### TEKS YANG DIBERIKAN
Sebagai rakyat, saat ini sudah waktunya bagi kita untuk melek dalam memahami situasi perpolitikan yang ada. Mengingat 27 Juni nanti kita akan menghadapi Pilkada serentak di 171 daerah di Indonesia, menghindarkan perbuatan dan sikap yang mengancam kesatuan dan persatuan warga adalah tanggungjawab kita semua. Meski suhu politik kian memanas, Rakyat harus bisa menjadi stabilizer situasi ditengah-tengah kehidupan kita yang heterogen ini. Jangan menjadi pemantik api keributan, hanya karena beda dukungan dan pilihan. Karena siapapun yang terpilih, akan memberikan dampak bagi kita. Oleh karena itu, daripada ikut ambil bagian menjadi biang perpecahan, lebih bijaksana jika kita ambil bagian menjadi “pendidik” bagaimana politik yang seharusnya.
Kita semua bertanggungjawab untuk menjaga keutuhan NKRI yang kita cintai ini. Dan kita patut berbangga hati, karena Indonesia bisa berdiri gagah didalam keberagaman yang rukun dan harmonis. Jangan ada perpecahan ditengah-tengah masyarakat, apalagi hanya karena beda pendapat dan pilihan. Dan jangan ada perpecahan diantara kita, hanya karena perbedaan suku, agama, dan warna kulit. Karena kita memang sudah ditakdirkan satu dalam Indonesia.

### KEGIATAN A
Cari setiap baris dalam catatan yang memuat string "indexed", lalu salin baris-baris tersebut. Huruf besar dan kecil harus sama persis.

### DATA EKSTRAKSI

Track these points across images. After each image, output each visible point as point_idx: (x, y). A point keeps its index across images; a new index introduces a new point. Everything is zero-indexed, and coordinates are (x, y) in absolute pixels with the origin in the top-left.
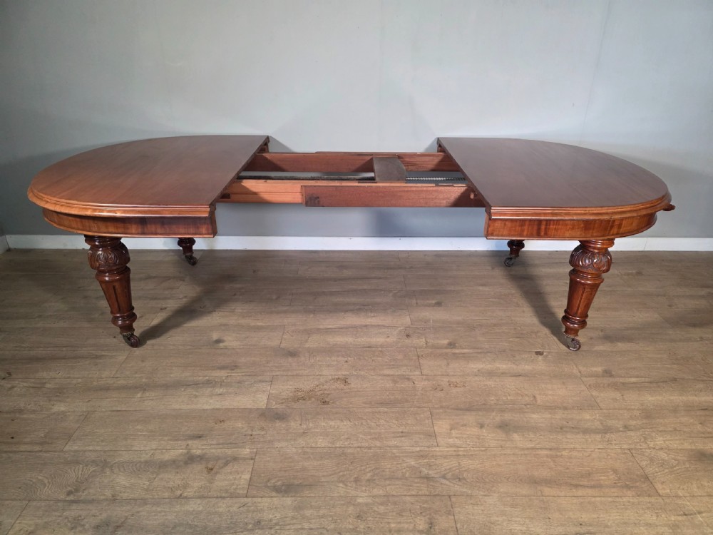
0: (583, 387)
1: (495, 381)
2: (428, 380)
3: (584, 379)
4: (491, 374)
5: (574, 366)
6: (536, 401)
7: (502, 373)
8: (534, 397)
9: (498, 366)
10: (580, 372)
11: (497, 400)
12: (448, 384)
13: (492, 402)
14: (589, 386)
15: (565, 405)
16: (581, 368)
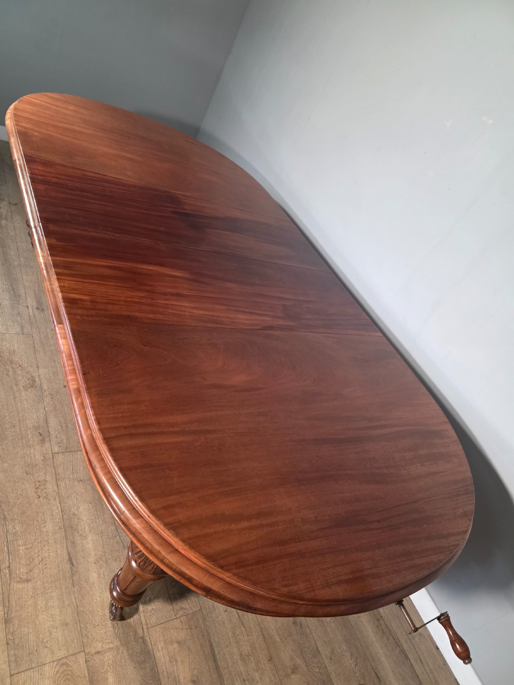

### KEGIATAN B
Ringkas teks tentang persatuan menjelang Pilkada itu dalam dua kalimat.

### HASIL LATIHAN A
Track these points across images. After each image, output each visible point as point_idx: (x, y). A point keeps its index across images; a new index introduces a new point. Everything is zero-indexed, and coordinates are (x, y) in absolute pixels with the origin in the top-left.

### HASIL LATIHAN B
Menjelang Pilkada serentak 27 Juni di 171 daerah, rakyat diajak memahami situasi politik, menjaga persatuan, dan tidak menjadi pemantik keributan hanya karena beda dukungan dan pilihan. Semua pihak bertanggung jawab menjaga keutuhan NKRI dan tidak boleh terpecah karena perbedaan pendapat, suku, agama, atau warna kulit.